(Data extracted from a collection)

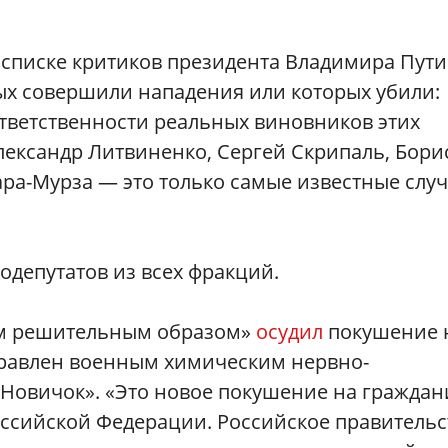
списке критиков президента Владимира Пути
ых совершили нападения или которых убили:
ответственности реальных виновников этих
лександр Литвиненко, Сергей Скрипаль, Бори
ра-Мурза — это только самые известные слу
одепутатов из всех фракций.
ым решительным образом»
осудил
покушение 
травлен военным химическим нервно-
Новичок». «Это новое покушение на граждан
ссийской Федерации. Российское правительс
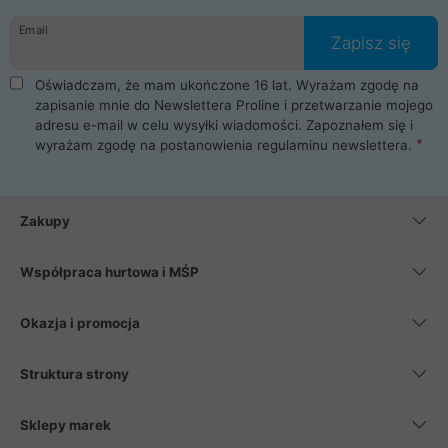
danych osobowych. Dlatego zakup notebooka albo laptopa w
Email
ProLine to czysta przyjemność i pełne bezpieczeństwo.
Zapisz się
Zaopatrzysz się u nas w akcesoria i części komputerowe
takie jak procesory, karty graficzne, płyty główne, pamięci,
Oświadczam, że mam ukończone 16 lat. Wyrażam zgodę na
dyski SSD, M.2 oraz HDD. Nasi pracownicy pomogą Ci wybrać
zapisanie mnie do Newslettera Proline i przetwarzanie mojego
najlepszy zasilacz komputerowy oraz obudowę do komputera.
adresu e-mail w celu wysyłki wiadomości. Zapoznałem się i
Poza komputerami mamy również najlepsze na rynku
wyrażam zgodę na postanowienia
regulaminu newslettera
.
Smartfony takich producentów jak Xiaomi, Apple, Samsung i
Huawei. Jeżeli chcesz, aby Twój komputer pracował cicho,
posiadamy szeroką gamę chłodzenia procesora, oraz ciche
wentylatory. Na koniec mając już to wszystko, możesz
Zakupy
wybrać idealny fotel gamingowy.
Współpraca hurtowa i MŚP
Okazja i promocja
Struktura strony
Sklepy marek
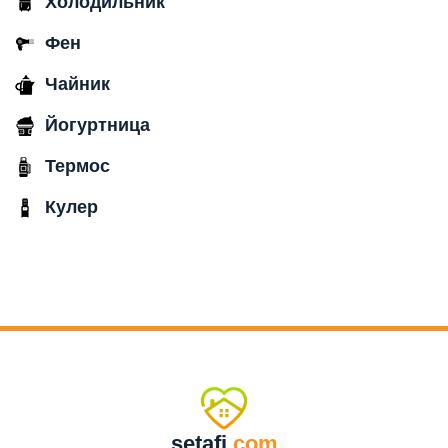
Холодильник
Фен
Чайник
Йогуртница
Термос
Кулер
setafi
.com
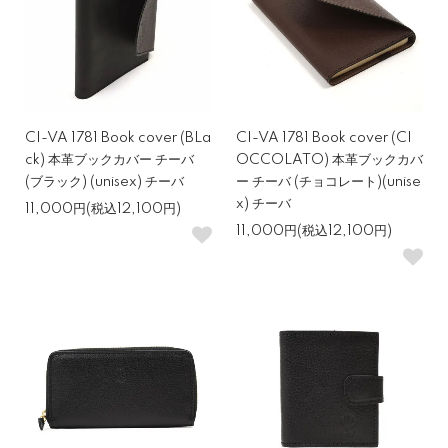
CI-VA 1781 Book cover (BLa
CI-VA 1781 Book cover (CI
ck) 本革ブックカバー チーバ
OCCOLATO) 本革ブックカバ
(ブラック) (unisex) チーバ
ー チーバ (チョコレート)(unise
x) チーバ
11,000円(税込12,100円)
11,000円(税込12,100円)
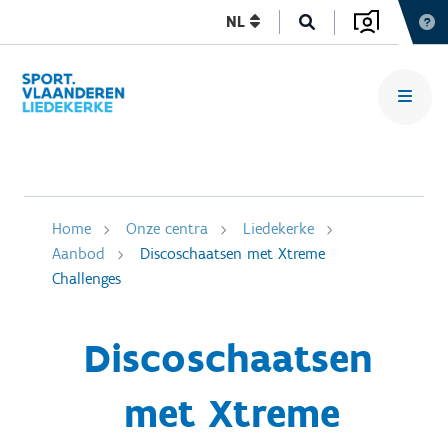
NL
Home
Onze centra
Liedekerke
Aanbod
Discoschaatsen met Xtreme
Challenges
Discoschaatsen
met Xtreme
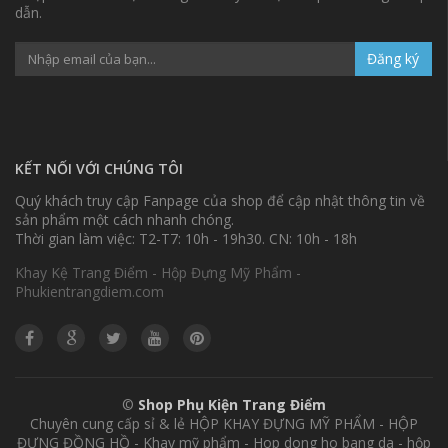
dẫn.
Đăng ký
KẾT NỐI VỚI CHÚNG TÔI
Quý khách truy cập Fanpage của shop để cập nhật thông tin về
sản phẩm một cách nhanh chóng.
Thời gian làm việc: T2-T7: 10h - 19h30. CN: 10h - 18h
Khay Kệ Trang Điểm - Hộp Đựng Mỹ Phẩm -
Phukientrangdiem.com
©
Shop Phụ Kiện Trang Điểm
Chuyên cung cấp sỉ & lẻ HỘP KHAY ĐỰNG MỸ PHẨM - HỘP
ĐỰNG ĐỒNG HỒ - Khay mỹ phẩm - Hop dong ho bang da - hộp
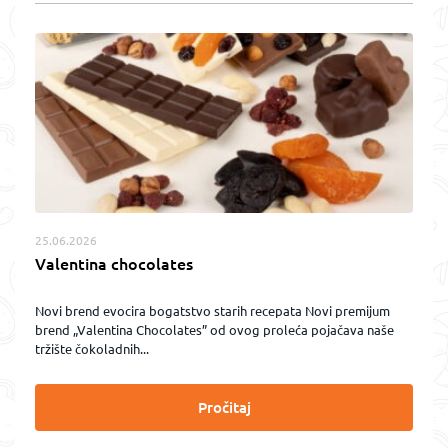
25.06.2026
Valentina chocolates
Novi brend evocira bogatstvo starih recepata Novi premijum
brend „Valentina Chocolates” od ovog proleća pojačava naše
tržište čokoladnih...
Pročitaj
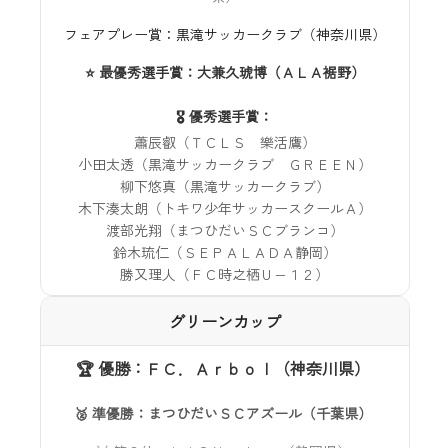
フェアプレー賞：黒滝サッカークラブ（神奈川県）
⭐ 最優秀選手賞：大兼久琥博（ＡＬＡ裾野）
🎖️ 優秀選手賞：
蕭辰叡（ＴＣＬＳ 樂活鷹）
小田太透（黒滝サッカークラブ ＧＲＥＥＮ）
柳下悠真（黒滝サッカークラブ）
木下湊太朗（トキワ少年サッカースクールＡ）
渡部光翔（まつひだいＳＣブランコ）
鈴木琉仁（ＳＥＰＡＬＡＤＡ静岡）
勝又理人（ＦＣ時之栖Ｕ−１２）
グリーンカップ
🏆 優勝：ＦＣ．Ａｒｂｏｌ（神奈川県）
🥈 準優勝：まつひだいＳＣアズール（千葉県）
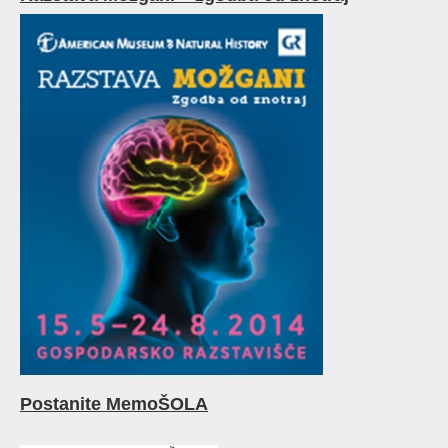
Postanite MemoŠOLA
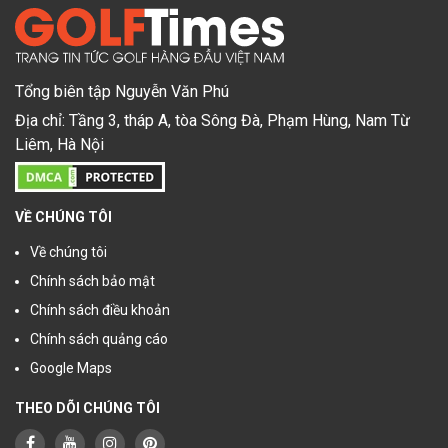
Tổng biên tập Nguyễn Văn Phú
Địa chỉ: Tầng 3, tháp A, tòa Sông Đà, Phạm Hùng, Nam Từ
Liêm, Hà Nội
VỀ CHÚNG TÔI
Về chúng tôi
Chính sách bảo mật
Chính sách điều khoản
Chính sách quảng cáo
Google Maps
THEO DÕI CHÚNG TÔI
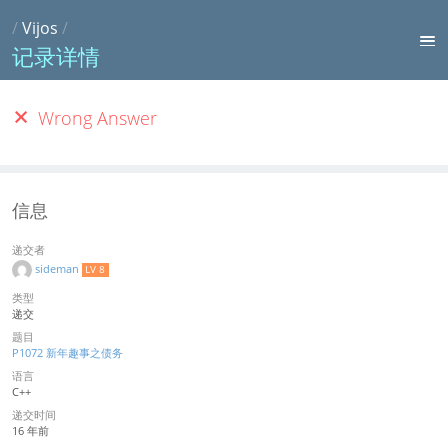
/
Vijos
/
记录详情
Wrong Answer
信息
递交者
sideman
LV 8
类型
递交
题目
P1072 新年趣事之债务
语言
C++
递交时间
16 年前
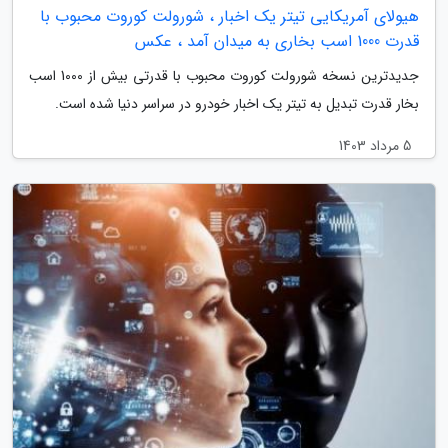
هیولای آمریکایی تیتر یک اخبار ، شورولت کوروت محبوب با
قدرت 1000 اسب بخاری به میدان آمد ، عکس
جدیدترین نسخه شورولت کوروت محبوب با قدرتی بیش از 1000 اسب
بخار قدرت تبدیل به تیتر یک اخبار خودرو در سراسر دنیا شده است.
5 مرداد 1403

Activity: Could you output every line of text from all the items above exactly as it appears, leaving out the pictures?

Written solution:
списке критиков президента Владимира Пути
ых совершили нападения или которых убили:
ответственности реальных виновников этих
лександр Литвиненко, Сергей Скрипаль, Бори
ра-Мурза — это только самые известные слу
одепутатов из всех фракций.
ым решительным образом»
осудил
покушение 
травлен военным химическим нервно-
Новичок». «Это новое покушение на граждан
ссийской Федерации. Российское правительс
danych osobowych. Dlatego zakup notebooka albo laptopa w
Email
ProLine to czysta przyjemność i pełne bezpieczeństwo.
Zapisz się
Zaopatrzysz się u nas w akcesoria i części komputerowe
takie jak procesory, karty graficzne, płyty główne, pamięci,
Oświadczam, że mam ukończone 16 lat. Wyrażam zgodę na
dyski SSD, M.2 oraz HDD. Nasi pracownicy pomogą Ci wybrać
zapisanie mnie do Newslettera Proline i przetwarzanie mojego
najlepszy zasilacz komputerowy oraz obudowę do komputera.
adresu e-mail w celu wysyłki wiadomości. Zapoznałem się i
Poza komputerami mamy również najlepsze na rynku
wyrażam zgodę na postanowienia
regulaminu newslettera
.
Smartfony takich producentów jak Xiaomi, Apple, Samsung i
Huawei. Jeżeli chcesz, aby Twój komputer pracował cicho,
posiadamy szeroką gamę chłodzenia procesora, oraz ciche
wentylatory. Na koniec mając już to wszystko, możesz
Zakupy
wybrać idealny fotel gamingowy.
Współpraca hurtowa i MŚP
Okazja i promocja
Struktura strony
Sklepy marek
Холодильник
Фен
Чайник
Йогуртница
Термос
Кулер
setafi
.com
CI-VA 1781 Book cover (BLa
CI-VA 1781 Book cover (CI
ck) 本革ブックカバー チーバ
OCCOLATO) 本革ブックカバ
(ブラック) (unisex) チーバ
ー チーバ (チョコレート)(unise
x) チーバ
11,000円(税込12,100円)
11,000円(税込12,100円)
NL
Home
Onze centra
Liedekerke
Aanbod
Discoschaatsen met Xtreme
Challenges
Discoschaatsen
met Xtreme
dẫn.
Đăng ký
KẾT NỐI VỚI CHÚNG TÔI
Quý khách truy cập Fanpage của shop để cập nhật thông tin về
sản phẩm một cách nhanh chóng.
Thời gian làm việc: T2-T7: 10h - 19h30. CN: 10h - 18h
Khay Kệ Trang Điểm - Hộp Đựng Mỹ Phẩm -
Phukientrangdiem.com
©
Shop Phụ Kiện Trang Điểm
Chuyên cung cấp sỉ & lẻ HỘP KHAY ĐỰNG MỸ PHẨM - HỘP
ĐỰNG ĐỒNG HỒ - Khay mỹ phẩm - Hop dong ho bang da - hộp
25.06.2026
Valentina chocolates
Novi brend evocira bogatstvo starih recepata Novi premijum
brend „Valentina Chocolates” od ovog proleća pojačava naše
tržište čokoladnih...
Pročitaj
フェアプレー賞：黒滝サッカークラブ（神奈川県）
⭐ 最優秀選手賞：大兼久琥博（ＡＬＡ裾野）
🎖️ 優秀選手賞：
蕭辰叡（ＴＣＬＳ 樂活鷹）
小田太透（黒滝サッカークラブ ＧＲＥＥＮ）
柳下悠真（黒滝サッカークラブ）
木下湊太朗（トキワ少年サッカースクールＡ）
渡部光翔（まつひだいＳＣブランコ）
鈴木琉仁（ＳＥＰＡＬＡＤＡ静岡）
勝又理人（ＦＣ時之栖Ｕ−１２）
グリーンカップ
🏆 優勝：ＦＣ．Ａｒｂｏｌ（神奈川県）
🥈 準優勝：まつひだいＳＣアズール（千葉県）
Postanite MemoŠOLA
Tổng biên tập Nguyễn Văn Phú
Địa chỉ: Tầng 3, tháp A, tòa Sông Đà, Phạm Hùng, Nam Từ
Liêm, Hà Nội
VỀ CHÚNG TÔI
Về chúng tôi
Chính sách bảo mật
Chính sách điều khoản
Chính sách quảng cáo
Google Maps
THEO DÕI CHÚNG TÔI
/
Vijos
/
记录详情
Wrong Answer
信息
递交者
sideman
LV 8
类型
递交
题目
P1072 新年趣事之债务
语言
C++
递交时间
16 年前
هیولای آمریکایی تیتر یک اخبار ، شورولت کوروت محبوب با
قدرت 1000 اسب بخاری به میدان آمد ، عکس
جدیدترین نسخه شورولت کوروت محبوب با قدرتی بیش از 1000 اسب
بخار قدرت تبدیل به تیتر یک اخبار خودرو در سراسر دنیا شده است.
5 مرداد 1403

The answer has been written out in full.